● Yazılı Alıştırma 1:
Rüşvet konulu metne göre aşağıdaki soruları cevaplayın:
(a) Rüşvet alıp verenler, alın teri dökerek çalışanlar için ne olmaktadır?
(b) Peygamber Efendimiz (s.a.v.) rüşvetle ilgili ne buyurmuştur?
(c) Rüşvetin önü neden kesilememektedir?
● Yazılı Alıştırma 2:
Rüşvet konulu metni kaldığı yerden devam ettirebilir misiniz?

● Seçilmiş Bölüm:

Son Dakika
Saygıdeğer Vatandaş Okuyucuları;
Yüce Rabbimiz Kur’an-ı Kerim’de şöyle buyuruyor: “Mallarınızı aranızda haksızlıkla yemeyin. Bildiğiniz halde günaha girerek insanların mallarından bir kısmını yemeniz için onu hakimlere idarecilere veya mahkeme hakimlerine vermeyin.”
Bu ayetle işaret edilmek istenen mana daha ziyade rüşvet ve çıkarcılıktır. Aldatma dalavere ile elde edilen tüm kazançlar haramdır. Demek ki toplumu çökerten sosyal hastalıklardan birisi de rüşvettir.
Rüşveti alıp verenler Allah (c.c.)’nun haramlarını işleyerek haksız kazanç elde etmek isteyenlerdir.
Rüşvet haklıyı haksız, haksızı haklı çıkarmak karşılığında bir kimsenin görevini kötüye kullanmak suretiyle elde ettiği haksız çıkarlardır.
Bu sebeple toplum düzeninin bozulmasında rüşvet en etkin rolü oynamaktadır.
Rüşvet alıp rüşvet verenler toplumda hak ve adalet anlayışının yıkılmasına sebep oldukları gibi, alın teri dökerek çalışanlara da kötü örnek olmaktadırlar. Bu ise çalışmayı ve verimi olumsuz yönde etkiler.
Toplumdan hak ve adalet anlayışını kaldırır. Aynı zamanda rüşvet, hak ve adalet gibi ulvi duyguların şahsi çıkarlar uğruna feda edilmesine sebep olur.
İşte rüşvetin zararı fertlerden başlayıp topluma da sirayet ettiğinden manevi mesuliyeti ve günahı da daha büyük olmaktadır.
Peygamber Efendimiz (s.a.v.) şöyle buyurmuştur. “Rüşveti alan da veren de cehennemdedir.” Rüşvet suçu tüm ülkelerde işlenmektedir. Hele imandan, dinden yoksun olan ortamlarda daha fazla işlenmektedir. Alan da veren de memnun olduğu için rüşvetin önü de kesilememektedir.
Allah korkusu kalplere yerleşmediği müddetçe insanları bu gibi alışkanlıklardan uzaklaştırmak söz konusu olamaz.
Allah’a, ahirete iman etmiş, Rabbinden korkan kâmil müminlerden böylesi bir davranış görmek mümkün değildir. Onlar tüm davranışlarının gözetildiğini, melekler tarafından yazıldığına kesin inanmıştır.

● Sağlanan Veriler:
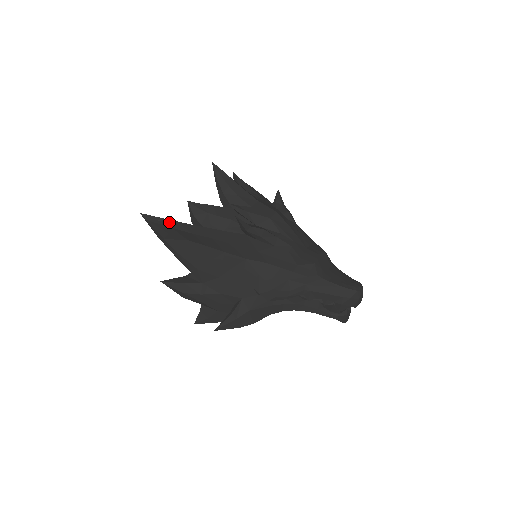
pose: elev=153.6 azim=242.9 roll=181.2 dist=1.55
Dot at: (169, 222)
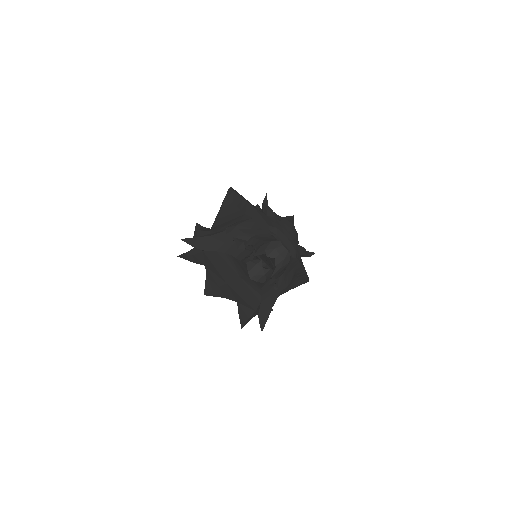
Dot at: occluded
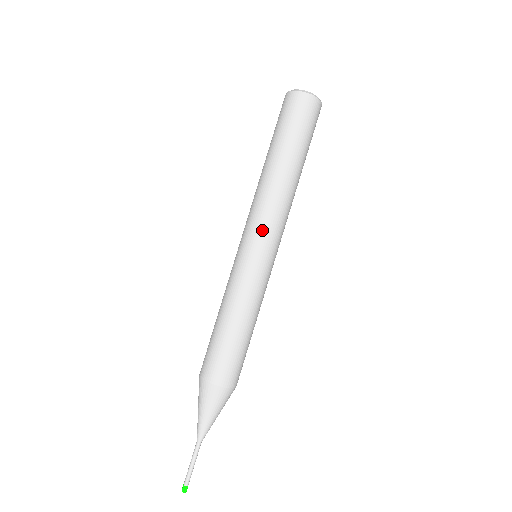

● Beklenen Cevap 1:
(a) Kötü örnek olmaktadırlar.
(b) "Rüşveti alan da veren de cehennemdedir."
(c) Alan da veren de memnun olduğu için.

● Beklenen Cevap 2:
Böylesi bir Müslüman rüşvet alamaz! Haram paraya tenezzül edip dönüp bakmaz bile. Yaptığını menfaat ve çıkar için değil, sırf Allah rızası için yapar.
Demek ki bu gibi kötü alışkanlıkların önünü almanın tek yolu vardır. O da İslam gençlerinin kalbine Allah korkusunu yerleştirmektir.
Allah’ı ve Peygamberi tanıtmaktır. Bu inanç ve duygu yerleştiği takdirde artık toplumda huzur ve selamet içinde yaşar. Çünkü Allah’tan korkandan korkulmaz. Ondan herhangi bir kötülük beklenmez. Ama insanların kalplerinden Allah sevgisini ve korkusunu çıkarırsanız, onları imandan ve dinden uzak yetiştirirseniz artık o toplumdan her türlü kötülük beklenir.
O toplumun emniyeti huzuru kalmaz, adeta o toplum anarşi odağı olur. Cehennem olur. İstesek de istemesek de sevsek de sevmesek de hepimiz ahiret yolcusuyuz ve ahirete mutlaka göç edeceğiz.
Yüce Rabbimiz bizleri mahşer meydanında toplayacak yaptıklarımızın hesabını bizlerden mutlaka soracaktır. Cenabı Hak rüşvet yemeyenlerden ve rüşvet almayanlardan eylesin.
Cenabı Hak mahşer gününde hesabını selametle verenlerden eylesin. Cenabı Hak Müslüman olarak hayata veda etmeyi nasibi müesser buyursun.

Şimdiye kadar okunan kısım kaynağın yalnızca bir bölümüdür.